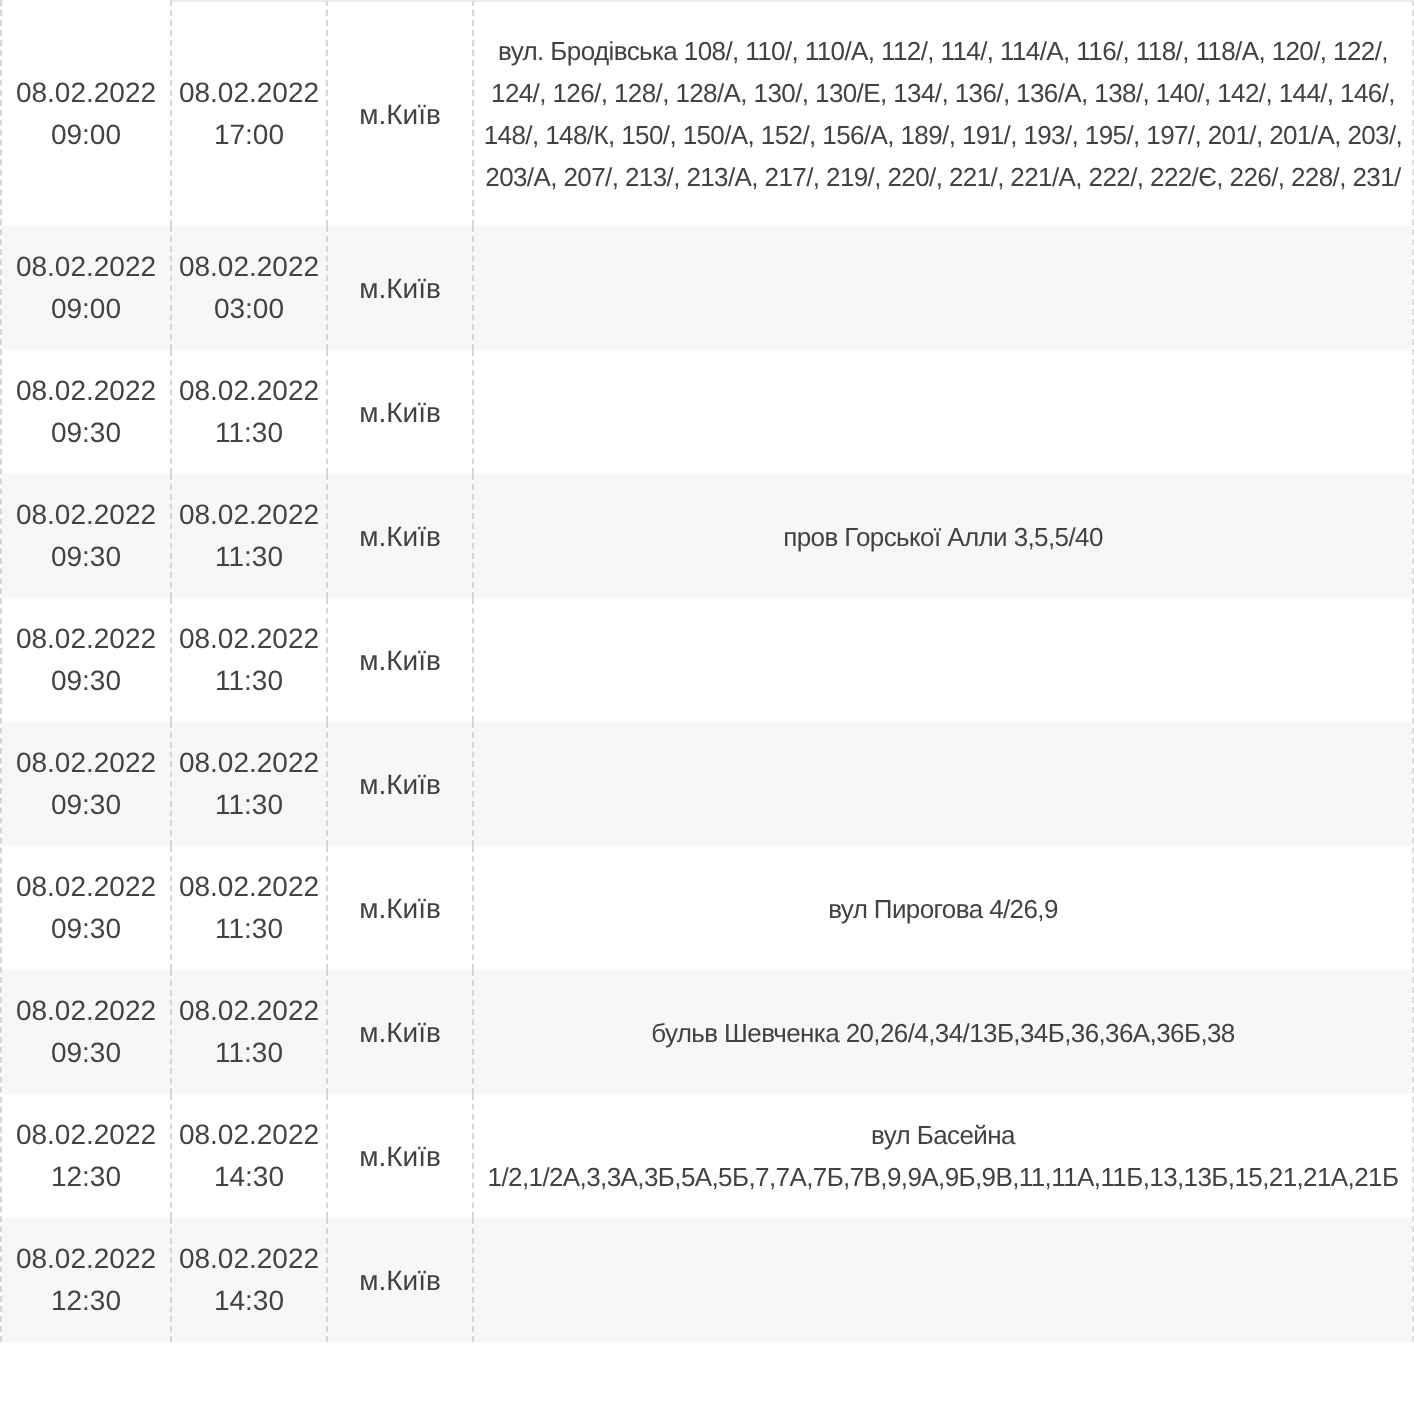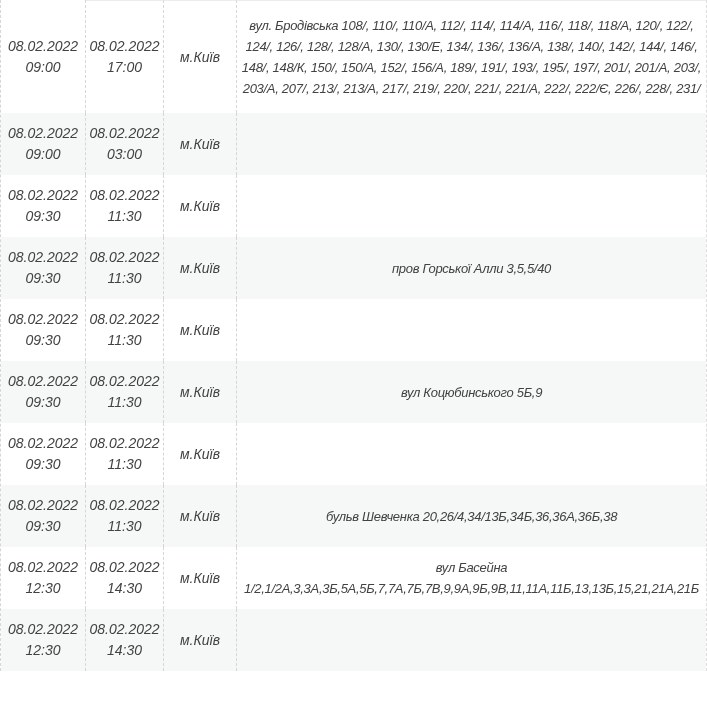--- a/index.html
+++ b/index.html
@@ -29,7 +29,6 @@
     padding: 6px 6px;
     font-size: 14px;
     line-height: 21px;
-    font-style: italic;
   }
   .c-start { width: 85px; border-right: 1px dashed #d6d6d6; }
   .c-end   { width: 78px; border-right: 1px dashed #d6d6d6; }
=======
_WHAT YOU ARE ASKED TO DO_. In the entries, find the line containing "85px; border-right: 1px" and output it and all remaining lines exactly.

_ANSWER TO THIS PROBLEM_.
   .c-start { width: 85px; border-right: 1px dashed #d6d6d6; }
   .c-end   { width: 78px; border-right: 1px dashed #d6d6d6; }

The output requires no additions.